Pengikut Aristoteles, menamakan suatu peristiwa sebagai hukum pasti sebab dan
akibat (hukum kausalitas), sedangkan Al-Ghazali seperti juga Al-Asyari berpendapat
bahwa suatu peristiwa itu adalah iradat Tuhan, dan Tuhan tetap berkuasa mutlak untuk
menyimpangkan dari kebiasaan-kebiasaan sebab dan akibat tersebut. Sebagai contoh,
kertas tidak mesti terbakar oleh api, air tidak mesti membasahi kain. Semua ini hanya
merupakan adat (kebiasaan) alam, bukan suatu kemestian. Terjadinya segala sesuatu di
dunia ini karena kekuasaan dan kehendak Allah semata. Begitu juga dengan kasus tidak
terbakarnya Nabi Ibrahim ketika dibakar dengan api. Mereka menganggap hal itu tidak
mungkin, kecuali dengan menghilangkan sifat membakar dari api itu atau mengubah diri
(zat) Nabi Ibrahim menjadi suatu materi yang tidak bisa terbakar oleh api.

3. Etika

Mengenai filsafat etika Al-Ghazali secara sekaligus dapat kita lihat pada teori
tasawufnya dalam buku Ihya Ulumuddin. Dengan kata lain, filsafat etika Al-Ghazali
adalah teori tasawufnya itu. Mengenai tujuan pokok dari etika Al-Ghazali kita temui pada
semboyan tasawuf yang terkenal Al-Takhalluq Bi Akhlaqihi Ala Thaqah al-Basyariyah,
atau Al-Ishaf Bi Shifat al-Rahman Ala Thaqah al-Basyariyah. Maksudnya adalah agar
manusia sejauh kesanggupannya meniru perangai dan sifat-sifat ketuhanan seperti
pengasih, pemaaf, dan sifat-sifat yang disukai Tuhan, jujur, sabar, ikhlas dan sebagainya.
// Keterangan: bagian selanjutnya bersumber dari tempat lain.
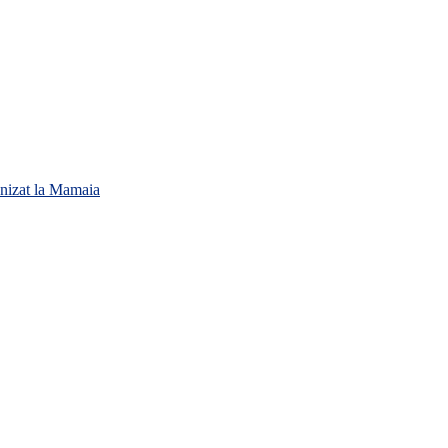
anizat la Mamaia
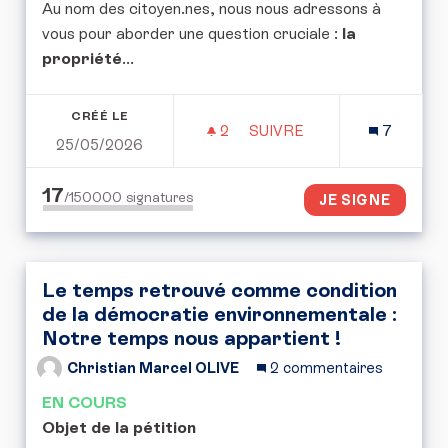
Au nom des citoyen.nes, nous nous adressons à
vous pour aborder une question cruciale :
la
propriété
...
CRÉÉ LE
2
2 ABONNÉS
SUIVRE
7
25/05/2026
POUR UNE CONVENTION 
17
/150000
signatures
JE SIGNE
Le temps retrouvé comme condition
de la démocratie environnementale :
Notre temps nous appartient !
Christian Marcel OLIVE
2 commentaires
EN COURS
Objet de la pétition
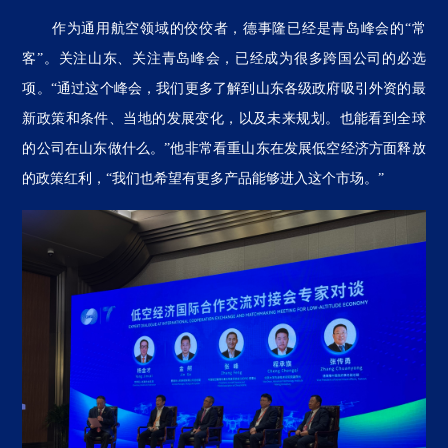
作为通用航空领域的佼佼者，德事隆已经是青岛峰会的“常
客”。关注山东、关注青岛峰会，已经成为很多跨国公司的必选
项。“通过这个峰会，我们更多了解到山东各级政府吸引外资的最
新政策和条件、当地的发展变化，以及未来规划。也能看到全球
的公司在山东做什么。”他非常看重山东在发展低空经济方面释放
的政策红利，“我们也希望有更多产品能够进入这个市场。”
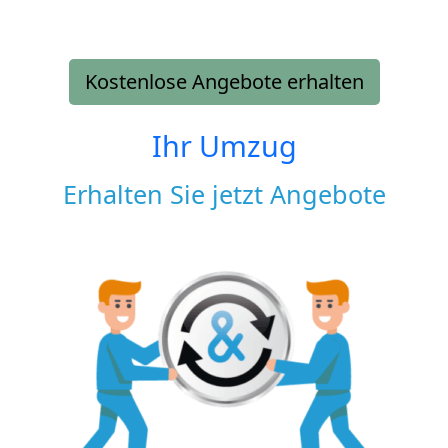
Kostenlose Angebote erhalten
Ihr Umzug
Erhalten Sie jetzt Angebote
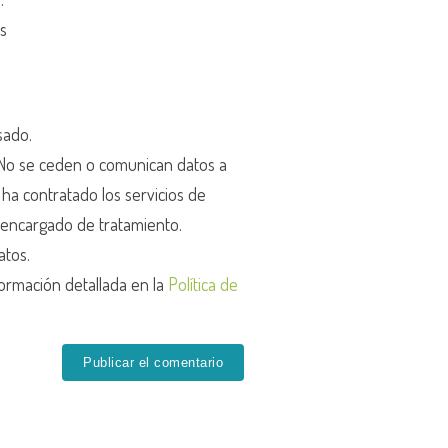
os
sado.
o se ceden o comunican datos a
r ha contratado los servicios de
encargado de tratamiento.
atos.
ormación detallada en la
Política de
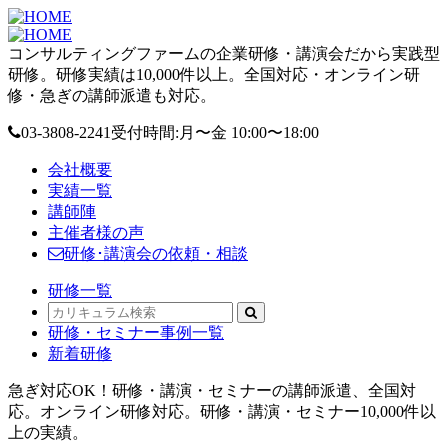
コンサルティングファームの企業研修・講演会だから実践型
研修。研修実績は10,000件以上。全国対応・オンライン研
修・急ぎの講師派遣も対応。
03-3808-2241
受付時間:月〜金 10:00〜18:00
会社概要
実績一覧
講師陣
主催者様の声
研修･講演会の依頼・相談
研修一覧
研修・セミナー事例一覧
新着研修
急ぎ対応OK！研修・講演・セミナーの講師派遣、全国対
応。オンライン研修対応。研修・講演・セミナー10,000件以
上の実績。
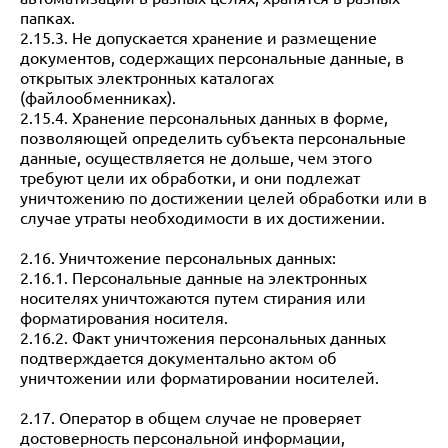
папках.
2.15.3. Не допускается хранение и размещение
документов, содержащих персональные данные, в
открытых электронных каталогах
(файлообменниках).
2.15.4. Хранение персональных данных в форме,
позволяющей определить субъекта персональные
данные, осуществляется не дольше, чем этого
требуют цели их обработки, и они подлежат
уничтожению по достижении целей обработки или в
случае утраты необходимости в их достижении.
2.16. Уничтожение персональных данных:
2.16.1. Персональные данные на электронных
носителях уничтожаются путем стирания или
форматирования носителя.
2.16.2. Факт уничтожения персональных данных
подтверждается документально актом об
уничтожении или форматировании носителей.
2.17. Оператор в общем случае не проверяет
достоверность персональной информации,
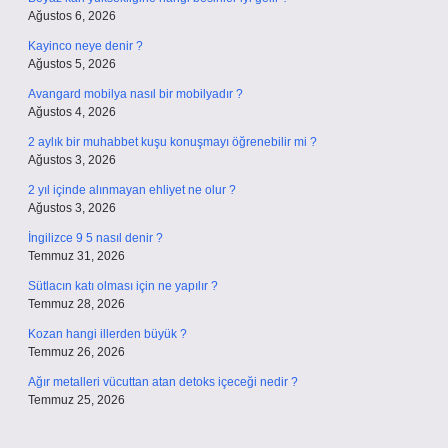
Ağustos 6, 2026
Kayinco neye denir ?
Ağustos 5, 2026
Avangard mobilya nasıl bir mobilyadır ?
Ağustos 4, 2026
2 aylık bir muhabbet kuşu konuşmayı öğrenebilir mi ?
Ağustos 3, 2026
2 yıl içinde alınmayan ehliyet ne olur ?
Ağustos 3, 2026
İngilizce 9 5 nasıl denir ?
Temmuz 31, 2026
Sütlacın katı olması için ne yapılır ?
Temmuz 28, 2026
Kozan hangi illerden büyük ?
Temmuz 26, 2026
Ağır metalleri vücuttan atan detoks içeceği nedir ?
Temmuz 25, 2026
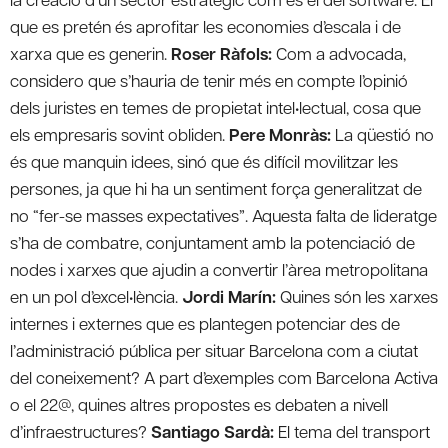
que es pretén és aprofitar les economies d’escala i de
xarxa que es generin.
Roser Ràfols:
Com a advocada,
considero que s’hauria de tenir més en compte l’opinió
dels juristes en temes de propietat intel•lectual, cosa que
els empresaris sovint obliden.
Pere Monràs:
La qüestió no
és que manquin idees, sinó que és difícil movilitzar les
persones, ja que hi ha un sentiment força generalitzat de
no “fer-se masses expectatives”. Aquesta falta de lideratge
s’ha de combatre, conjuntament amb la potenciació de
nodes i xarxes que ajudin a convertir l’àrea metropolitana
en un pol d’excel•lència.
Jordi Marín:
Quines són les xarxes
internes i externes que es plantegen potenciar des de
l’administració pública per situar Barcelona com a ciutat
del coneixement? A part d’exemples com Barcelona Activa
o el 22@, quines altres propostes es debaten a nivell
d’infraestructures?
Santiago Sardà:
El tema del transport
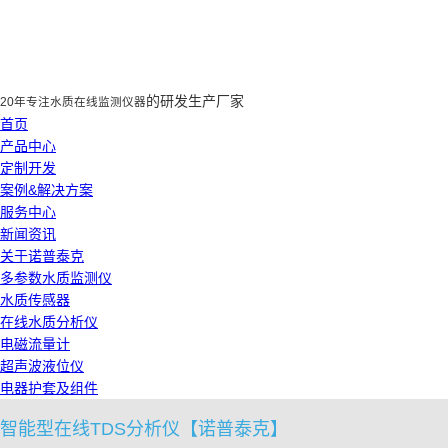
的研发生产厂家
20年专注水质在线监测仪器
首页
产品中心
定制开发
案例&解决方案
服务中心
新闻资讯
关于诺普泰克
多参数水质监测仪
水质传感器
在线水质分析仪
电磁流量计
超声波液位仪
电器护套及组件
智能型在线TDS分析仪【诺普泰克】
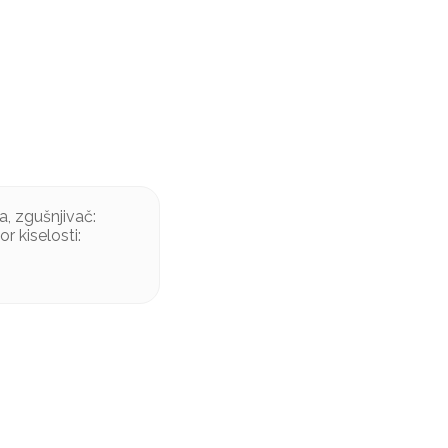
a, zgušnjivač:
r kiselosti:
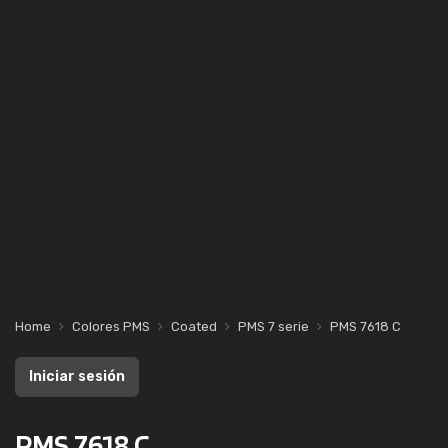
Home
Colores PMS
Coated
PMS 7 serie
PMS 7618 C
Iniciar sesión
PMS 7618 C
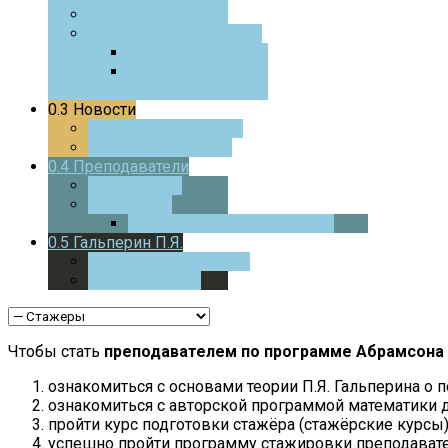
0.0
Фотоотчеты
0.0
Курс для педагогов
0.0
ЧаВо
0.0
Истории из
практики
0.3
Новости
0.0
Текущие новости
0.0
Архив новостей
0.4
Преподаватели
0.0
Стажеры
0.0
Учителя
0.0
Дверца
В МАТЕМАТИКУ
0.5
Гальперин П.Я.
0.0
Основные работы
0.0
Психология
Чтобы стать
преподавателем по программе Абрамсона 
ознакомиться с основами теории П.Я. Гальперина о
ознакомиться с авторской программой математики д
пройти курс подготовки стажёра (стажёрские курсы)
успешно пройти программу стажировки преподавате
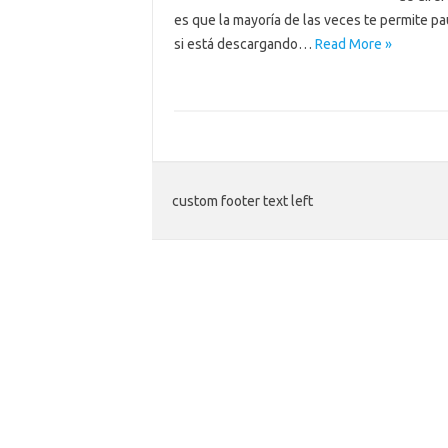
es que la mayoría de las veces te permite p
si está descargando…
Read More »
custom footer text left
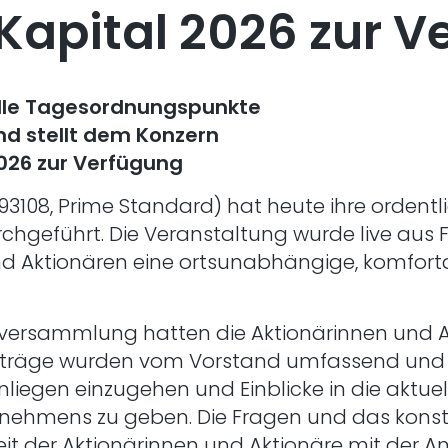
apital 2026 zur V
lle Tagesordnungspunkte
nd stellt dem Konzern
026 zur Verfügung
093108, Prime Standard) hat heute ihre orde
urchgeführt. Die Veranstaltung wurde live au
nd Aktionären eine ortsunabhängige, komfort
versammlung hatten die Aktionärinnen und Akt
 Beiträge wurden vom Vorstand umfassend und
Anliegen einzugehen und Einblicke in die aktu
ernehmens zu geben. Die Fragen und das konst
it der Aktionärinnen und Aktionäre mit der A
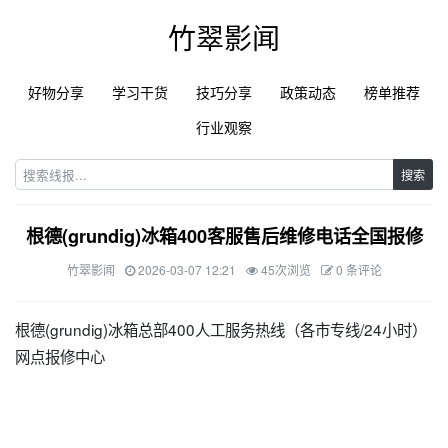
竹翠影闻
好物分享
学习干货
技巧分享
政策动态
榜单推荐
行业观察
搜索
根德(grundig)冰箱400客服售后维修电话全国报修
竹翠影闻
2026-03-07 12:21
45次浏览
0 条评论
根德(grundig)冰箱总部400人工服务热线（各市专线/24小时）
网点报修中心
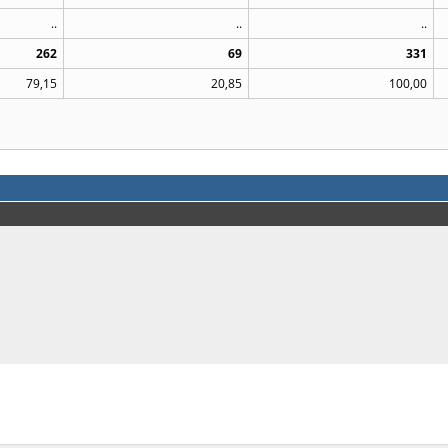
..
..
..
262
69
331
79,15
20,85
100,00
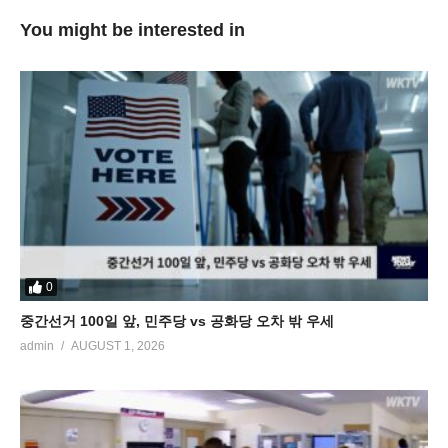
You might be interested in
0
중간선거 100일 앞, 민주당 vs 공화당 오차 밖 우세
admin
AUGUST 1, 2026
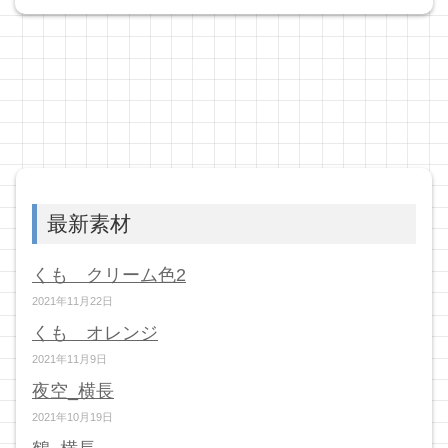
最新素材
くも クリーム色2
2021年11月22日
くも オレンジ
2021年11月9日
夜空_横長
2021年10月19日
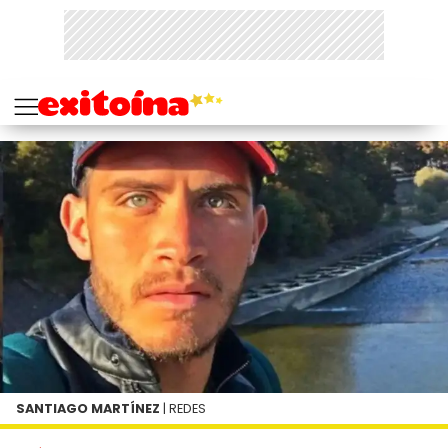
SANTIAGO MARTÍNEZ
| REDES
Sesuai dengan prinsip Islam, Al-Ghazali menganggap Tuhan sebagai pencipta yang
aktif berkuasa, yang sangat memelihara dan menyebarkan rahmat (kebaikan) bagi sekalian
alam. Berbeda dengan prinsip filsafat klasik Yunani yang menganggap bahwa Tuhan
sebagai kebaikan yang tertinggi, tetapi pasif menanti, hanya menunggu pendekatan diri
dari manusia, dan menganggap materi sebagai pangkal keburukan sama sekali.